Monday, October 27, 2008

How Would You Want Obama To Govern

TW: The Economist examines how Obama should govern. They reference a mediocre Noonan WSJ piece warning him of the obvious which is that Obama would not have a mandate to push the county to the far left (but then the only ones afraid of that are fear mongering right-wing nuts). We will only find out if he wins but everything I perceive in Obama is that he is ultimately a centrist. The interesting part is that we are at a historical inflection point given the financial crisis overlaid with the transition of power from the West to the South and East. Perhaps bolder action not necessarily easily categorized as "left or right" is in the offing. I agree with the Economist, I do not believe this election would represent a material shift left for the US electorate even if the Dems do particularly well but more on that later.

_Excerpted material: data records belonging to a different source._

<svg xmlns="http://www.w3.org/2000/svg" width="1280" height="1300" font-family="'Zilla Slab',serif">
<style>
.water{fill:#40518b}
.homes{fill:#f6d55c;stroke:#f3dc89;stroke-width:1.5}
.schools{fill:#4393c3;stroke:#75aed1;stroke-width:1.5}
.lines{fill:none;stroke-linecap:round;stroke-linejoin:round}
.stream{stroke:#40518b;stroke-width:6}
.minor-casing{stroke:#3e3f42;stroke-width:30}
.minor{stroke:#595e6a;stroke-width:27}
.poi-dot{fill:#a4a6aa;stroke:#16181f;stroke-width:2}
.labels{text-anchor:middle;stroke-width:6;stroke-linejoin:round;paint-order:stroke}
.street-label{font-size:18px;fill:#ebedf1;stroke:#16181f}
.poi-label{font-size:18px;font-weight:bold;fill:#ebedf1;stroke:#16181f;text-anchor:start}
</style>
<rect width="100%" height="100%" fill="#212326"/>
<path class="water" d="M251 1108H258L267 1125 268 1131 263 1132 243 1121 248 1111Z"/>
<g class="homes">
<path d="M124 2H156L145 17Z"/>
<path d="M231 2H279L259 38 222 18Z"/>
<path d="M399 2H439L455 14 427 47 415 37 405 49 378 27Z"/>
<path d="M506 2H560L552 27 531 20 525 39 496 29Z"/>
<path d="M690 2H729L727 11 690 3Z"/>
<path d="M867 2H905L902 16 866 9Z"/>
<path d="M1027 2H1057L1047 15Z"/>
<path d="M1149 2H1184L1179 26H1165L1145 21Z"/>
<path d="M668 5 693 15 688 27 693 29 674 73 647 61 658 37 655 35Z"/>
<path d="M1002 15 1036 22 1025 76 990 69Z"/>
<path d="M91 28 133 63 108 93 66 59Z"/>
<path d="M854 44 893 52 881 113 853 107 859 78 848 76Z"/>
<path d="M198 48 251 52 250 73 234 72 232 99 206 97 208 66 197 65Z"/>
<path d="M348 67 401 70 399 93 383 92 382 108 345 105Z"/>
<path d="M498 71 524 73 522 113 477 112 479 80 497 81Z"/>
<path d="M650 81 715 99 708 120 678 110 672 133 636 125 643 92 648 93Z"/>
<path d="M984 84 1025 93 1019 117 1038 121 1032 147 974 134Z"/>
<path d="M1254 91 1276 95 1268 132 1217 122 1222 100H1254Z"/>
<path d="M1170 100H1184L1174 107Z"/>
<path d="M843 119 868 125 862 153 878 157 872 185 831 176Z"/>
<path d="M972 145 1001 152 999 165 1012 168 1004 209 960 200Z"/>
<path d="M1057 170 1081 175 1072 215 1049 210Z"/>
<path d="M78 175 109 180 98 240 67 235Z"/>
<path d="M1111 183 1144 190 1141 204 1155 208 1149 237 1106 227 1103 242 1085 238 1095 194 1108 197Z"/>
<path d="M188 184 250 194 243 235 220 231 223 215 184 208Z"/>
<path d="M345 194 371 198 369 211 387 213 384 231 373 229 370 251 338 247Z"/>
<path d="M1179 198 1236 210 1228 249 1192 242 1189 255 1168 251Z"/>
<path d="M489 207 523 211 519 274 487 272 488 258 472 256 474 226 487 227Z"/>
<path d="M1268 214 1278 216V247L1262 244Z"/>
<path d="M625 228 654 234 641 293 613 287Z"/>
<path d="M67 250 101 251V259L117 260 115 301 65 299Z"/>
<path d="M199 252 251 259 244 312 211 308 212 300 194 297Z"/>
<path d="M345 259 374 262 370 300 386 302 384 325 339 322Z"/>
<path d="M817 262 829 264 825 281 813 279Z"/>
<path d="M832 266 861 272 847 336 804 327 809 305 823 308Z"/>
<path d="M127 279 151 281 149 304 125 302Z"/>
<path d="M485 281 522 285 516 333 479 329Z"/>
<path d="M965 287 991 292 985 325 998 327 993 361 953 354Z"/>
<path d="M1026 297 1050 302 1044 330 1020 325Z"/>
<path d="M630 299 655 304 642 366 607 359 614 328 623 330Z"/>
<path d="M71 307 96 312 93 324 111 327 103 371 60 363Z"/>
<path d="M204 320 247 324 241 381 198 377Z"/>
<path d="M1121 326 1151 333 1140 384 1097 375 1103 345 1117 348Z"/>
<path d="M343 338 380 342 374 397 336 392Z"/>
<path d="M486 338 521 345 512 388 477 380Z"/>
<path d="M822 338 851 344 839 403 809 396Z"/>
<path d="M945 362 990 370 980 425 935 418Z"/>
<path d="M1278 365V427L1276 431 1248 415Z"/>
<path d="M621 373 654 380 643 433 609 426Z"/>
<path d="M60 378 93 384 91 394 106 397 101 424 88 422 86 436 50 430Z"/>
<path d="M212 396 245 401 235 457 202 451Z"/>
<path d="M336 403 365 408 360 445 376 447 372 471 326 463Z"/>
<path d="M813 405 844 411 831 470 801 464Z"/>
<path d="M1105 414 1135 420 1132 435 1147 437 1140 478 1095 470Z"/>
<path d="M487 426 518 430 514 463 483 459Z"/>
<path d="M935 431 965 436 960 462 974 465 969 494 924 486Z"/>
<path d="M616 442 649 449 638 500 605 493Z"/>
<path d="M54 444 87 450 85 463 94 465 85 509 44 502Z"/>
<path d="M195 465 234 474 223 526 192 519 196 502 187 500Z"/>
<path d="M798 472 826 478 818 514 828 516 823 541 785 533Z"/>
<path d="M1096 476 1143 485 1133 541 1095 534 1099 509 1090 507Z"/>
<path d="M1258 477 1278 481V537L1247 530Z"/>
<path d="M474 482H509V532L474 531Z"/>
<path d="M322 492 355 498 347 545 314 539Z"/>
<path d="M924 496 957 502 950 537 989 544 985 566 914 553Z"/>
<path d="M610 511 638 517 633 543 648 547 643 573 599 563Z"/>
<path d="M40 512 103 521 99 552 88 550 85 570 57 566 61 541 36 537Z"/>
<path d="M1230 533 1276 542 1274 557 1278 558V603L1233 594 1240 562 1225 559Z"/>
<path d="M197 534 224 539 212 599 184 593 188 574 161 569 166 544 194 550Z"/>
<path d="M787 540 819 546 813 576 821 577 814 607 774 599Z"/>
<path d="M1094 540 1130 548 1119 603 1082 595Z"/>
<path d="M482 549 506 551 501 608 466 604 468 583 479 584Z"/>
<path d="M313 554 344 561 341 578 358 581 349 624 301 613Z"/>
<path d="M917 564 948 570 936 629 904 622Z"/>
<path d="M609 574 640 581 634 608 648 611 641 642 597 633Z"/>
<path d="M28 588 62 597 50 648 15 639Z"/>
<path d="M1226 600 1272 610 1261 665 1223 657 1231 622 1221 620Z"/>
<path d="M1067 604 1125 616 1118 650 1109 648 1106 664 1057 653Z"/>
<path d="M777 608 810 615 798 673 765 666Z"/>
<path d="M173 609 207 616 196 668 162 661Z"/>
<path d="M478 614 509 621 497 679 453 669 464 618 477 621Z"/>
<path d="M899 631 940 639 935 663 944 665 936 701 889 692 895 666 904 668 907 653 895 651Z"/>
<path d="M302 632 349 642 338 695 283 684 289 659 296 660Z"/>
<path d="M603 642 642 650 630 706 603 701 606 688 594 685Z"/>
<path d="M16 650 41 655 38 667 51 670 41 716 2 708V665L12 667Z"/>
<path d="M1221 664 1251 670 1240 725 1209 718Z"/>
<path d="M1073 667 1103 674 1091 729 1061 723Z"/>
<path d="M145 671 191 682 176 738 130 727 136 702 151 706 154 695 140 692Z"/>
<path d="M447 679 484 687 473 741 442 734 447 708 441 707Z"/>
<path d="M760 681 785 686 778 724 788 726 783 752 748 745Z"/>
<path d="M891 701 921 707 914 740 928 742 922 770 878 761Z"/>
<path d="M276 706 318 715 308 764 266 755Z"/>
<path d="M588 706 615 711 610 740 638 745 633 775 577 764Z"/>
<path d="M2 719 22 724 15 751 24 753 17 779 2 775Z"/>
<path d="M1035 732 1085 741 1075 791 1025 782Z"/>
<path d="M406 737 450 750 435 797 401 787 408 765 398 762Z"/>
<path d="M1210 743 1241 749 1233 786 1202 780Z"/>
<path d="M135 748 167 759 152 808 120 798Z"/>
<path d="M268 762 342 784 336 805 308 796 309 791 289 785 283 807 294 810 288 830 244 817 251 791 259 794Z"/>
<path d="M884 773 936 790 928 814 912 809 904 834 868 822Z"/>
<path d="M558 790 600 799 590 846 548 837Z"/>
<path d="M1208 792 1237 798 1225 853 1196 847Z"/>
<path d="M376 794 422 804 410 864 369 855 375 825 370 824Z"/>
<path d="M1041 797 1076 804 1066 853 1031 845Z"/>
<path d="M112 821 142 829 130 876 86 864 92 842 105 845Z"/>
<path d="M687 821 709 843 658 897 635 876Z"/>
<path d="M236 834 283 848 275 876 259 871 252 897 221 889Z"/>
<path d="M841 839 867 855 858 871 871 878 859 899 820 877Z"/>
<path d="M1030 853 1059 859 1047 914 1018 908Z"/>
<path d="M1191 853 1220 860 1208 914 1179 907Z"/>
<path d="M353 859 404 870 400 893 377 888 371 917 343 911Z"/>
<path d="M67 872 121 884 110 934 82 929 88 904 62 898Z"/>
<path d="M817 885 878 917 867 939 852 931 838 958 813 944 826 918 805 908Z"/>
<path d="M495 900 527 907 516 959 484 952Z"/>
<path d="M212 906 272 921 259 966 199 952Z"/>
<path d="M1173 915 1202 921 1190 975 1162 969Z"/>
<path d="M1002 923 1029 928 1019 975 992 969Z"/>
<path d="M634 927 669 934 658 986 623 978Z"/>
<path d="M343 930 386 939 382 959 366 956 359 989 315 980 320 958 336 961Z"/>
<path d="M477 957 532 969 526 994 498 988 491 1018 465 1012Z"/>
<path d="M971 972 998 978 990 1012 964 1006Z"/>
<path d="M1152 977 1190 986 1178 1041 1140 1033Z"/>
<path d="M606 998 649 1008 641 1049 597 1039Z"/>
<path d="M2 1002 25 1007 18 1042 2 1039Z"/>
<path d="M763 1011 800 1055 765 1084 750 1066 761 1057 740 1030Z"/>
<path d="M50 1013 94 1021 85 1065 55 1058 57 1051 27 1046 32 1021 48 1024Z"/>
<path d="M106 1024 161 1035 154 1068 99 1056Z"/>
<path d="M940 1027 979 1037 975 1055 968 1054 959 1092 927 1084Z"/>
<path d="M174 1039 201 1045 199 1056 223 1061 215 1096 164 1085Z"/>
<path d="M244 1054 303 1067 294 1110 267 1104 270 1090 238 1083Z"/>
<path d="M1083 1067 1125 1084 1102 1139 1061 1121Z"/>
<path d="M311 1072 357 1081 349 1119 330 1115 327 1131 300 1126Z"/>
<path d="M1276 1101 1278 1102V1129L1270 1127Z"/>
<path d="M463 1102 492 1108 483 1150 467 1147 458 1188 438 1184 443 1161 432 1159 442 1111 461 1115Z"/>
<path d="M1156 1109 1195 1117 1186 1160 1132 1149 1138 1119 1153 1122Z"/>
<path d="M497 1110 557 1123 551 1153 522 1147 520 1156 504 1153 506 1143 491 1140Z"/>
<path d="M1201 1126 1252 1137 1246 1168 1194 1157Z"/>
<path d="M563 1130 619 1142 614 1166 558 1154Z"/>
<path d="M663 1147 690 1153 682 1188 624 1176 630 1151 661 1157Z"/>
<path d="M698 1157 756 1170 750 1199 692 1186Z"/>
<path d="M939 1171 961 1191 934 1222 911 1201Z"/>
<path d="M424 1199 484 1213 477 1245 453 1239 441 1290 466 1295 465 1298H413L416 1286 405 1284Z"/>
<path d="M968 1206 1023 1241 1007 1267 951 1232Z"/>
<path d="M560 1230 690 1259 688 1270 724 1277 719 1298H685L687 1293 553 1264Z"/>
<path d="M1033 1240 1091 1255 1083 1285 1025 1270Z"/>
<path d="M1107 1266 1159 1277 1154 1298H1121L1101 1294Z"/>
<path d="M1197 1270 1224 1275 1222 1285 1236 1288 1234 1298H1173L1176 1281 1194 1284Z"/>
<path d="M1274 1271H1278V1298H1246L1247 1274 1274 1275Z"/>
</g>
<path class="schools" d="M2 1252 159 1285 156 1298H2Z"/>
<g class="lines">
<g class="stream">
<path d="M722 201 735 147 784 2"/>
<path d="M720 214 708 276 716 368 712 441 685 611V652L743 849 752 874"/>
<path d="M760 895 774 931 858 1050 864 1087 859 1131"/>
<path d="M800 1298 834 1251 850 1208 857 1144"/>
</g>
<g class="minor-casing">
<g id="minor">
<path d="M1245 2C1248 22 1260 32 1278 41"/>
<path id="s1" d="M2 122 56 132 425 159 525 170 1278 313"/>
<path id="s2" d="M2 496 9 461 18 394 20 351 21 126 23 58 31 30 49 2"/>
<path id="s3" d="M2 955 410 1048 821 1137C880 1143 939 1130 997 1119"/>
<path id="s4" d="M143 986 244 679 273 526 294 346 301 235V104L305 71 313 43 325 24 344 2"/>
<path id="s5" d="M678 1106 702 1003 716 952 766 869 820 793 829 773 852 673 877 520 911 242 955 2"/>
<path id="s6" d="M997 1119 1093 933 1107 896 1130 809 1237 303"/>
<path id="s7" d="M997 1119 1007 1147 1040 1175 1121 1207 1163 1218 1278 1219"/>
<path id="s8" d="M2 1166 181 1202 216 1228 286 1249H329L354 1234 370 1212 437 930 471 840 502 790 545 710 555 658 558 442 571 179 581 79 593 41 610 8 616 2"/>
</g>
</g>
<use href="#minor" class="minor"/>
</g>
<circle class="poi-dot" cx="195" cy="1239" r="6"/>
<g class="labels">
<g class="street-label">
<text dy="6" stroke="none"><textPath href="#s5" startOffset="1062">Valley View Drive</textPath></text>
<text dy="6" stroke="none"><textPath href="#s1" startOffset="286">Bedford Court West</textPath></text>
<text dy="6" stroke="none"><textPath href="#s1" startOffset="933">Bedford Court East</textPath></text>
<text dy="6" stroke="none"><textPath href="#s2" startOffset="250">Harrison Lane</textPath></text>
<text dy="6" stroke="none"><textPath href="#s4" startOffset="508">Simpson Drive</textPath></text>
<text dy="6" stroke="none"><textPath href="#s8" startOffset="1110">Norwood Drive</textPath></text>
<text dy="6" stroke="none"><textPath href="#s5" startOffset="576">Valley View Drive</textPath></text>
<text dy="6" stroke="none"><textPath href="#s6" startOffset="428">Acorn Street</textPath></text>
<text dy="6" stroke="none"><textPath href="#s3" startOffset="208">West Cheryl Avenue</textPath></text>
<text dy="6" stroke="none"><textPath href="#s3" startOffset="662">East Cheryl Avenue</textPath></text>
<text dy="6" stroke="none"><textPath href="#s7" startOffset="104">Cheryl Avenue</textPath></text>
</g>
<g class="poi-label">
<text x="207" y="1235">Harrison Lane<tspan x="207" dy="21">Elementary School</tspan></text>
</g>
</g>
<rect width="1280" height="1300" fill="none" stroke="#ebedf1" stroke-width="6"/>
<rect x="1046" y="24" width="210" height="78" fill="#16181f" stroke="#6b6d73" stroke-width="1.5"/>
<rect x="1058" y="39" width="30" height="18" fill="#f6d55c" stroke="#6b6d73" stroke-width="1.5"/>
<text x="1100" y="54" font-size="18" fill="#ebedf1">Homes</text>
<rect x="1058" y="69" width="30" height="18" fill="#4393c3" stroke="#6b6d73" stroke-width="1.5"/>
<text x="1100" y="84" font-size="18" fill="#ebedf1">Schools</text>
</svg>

From Economist:"Ms Noonan and other Republicans might be aiming to prevent a Democratic tax-and-spend fest. But Barack Obama should be egging these conservative pundits on. Arguably the biggest challenge Mr Obama will face if he is elected will be a jubilantly powerful Democratic Congress, ready to do all the things they ever wanted to—from pumping money into urban areas to eliminating secret ballots in union elections. Things that a lot of Americans won’t like. Though it seems a tad unfair to expect Mr Obama to hew to the centre when George Bush ran right after squeaky-close elections, look how well that ended up, ultimately, for Mr Bush and the GOP. The centre is where Mr Obama should want to be.
The obvious counter-argument, of course, is that 2008 is an earth-shaking election, jumbling up the electoral map we have all become used to and reflecting an American public that is now more centre-left than centre-right. Perhaps. But a lot of that has to do with the coincidental implosion of the Republican Party and the financial crisis, rather than a drastic ideological shift from where the country was only four years ago."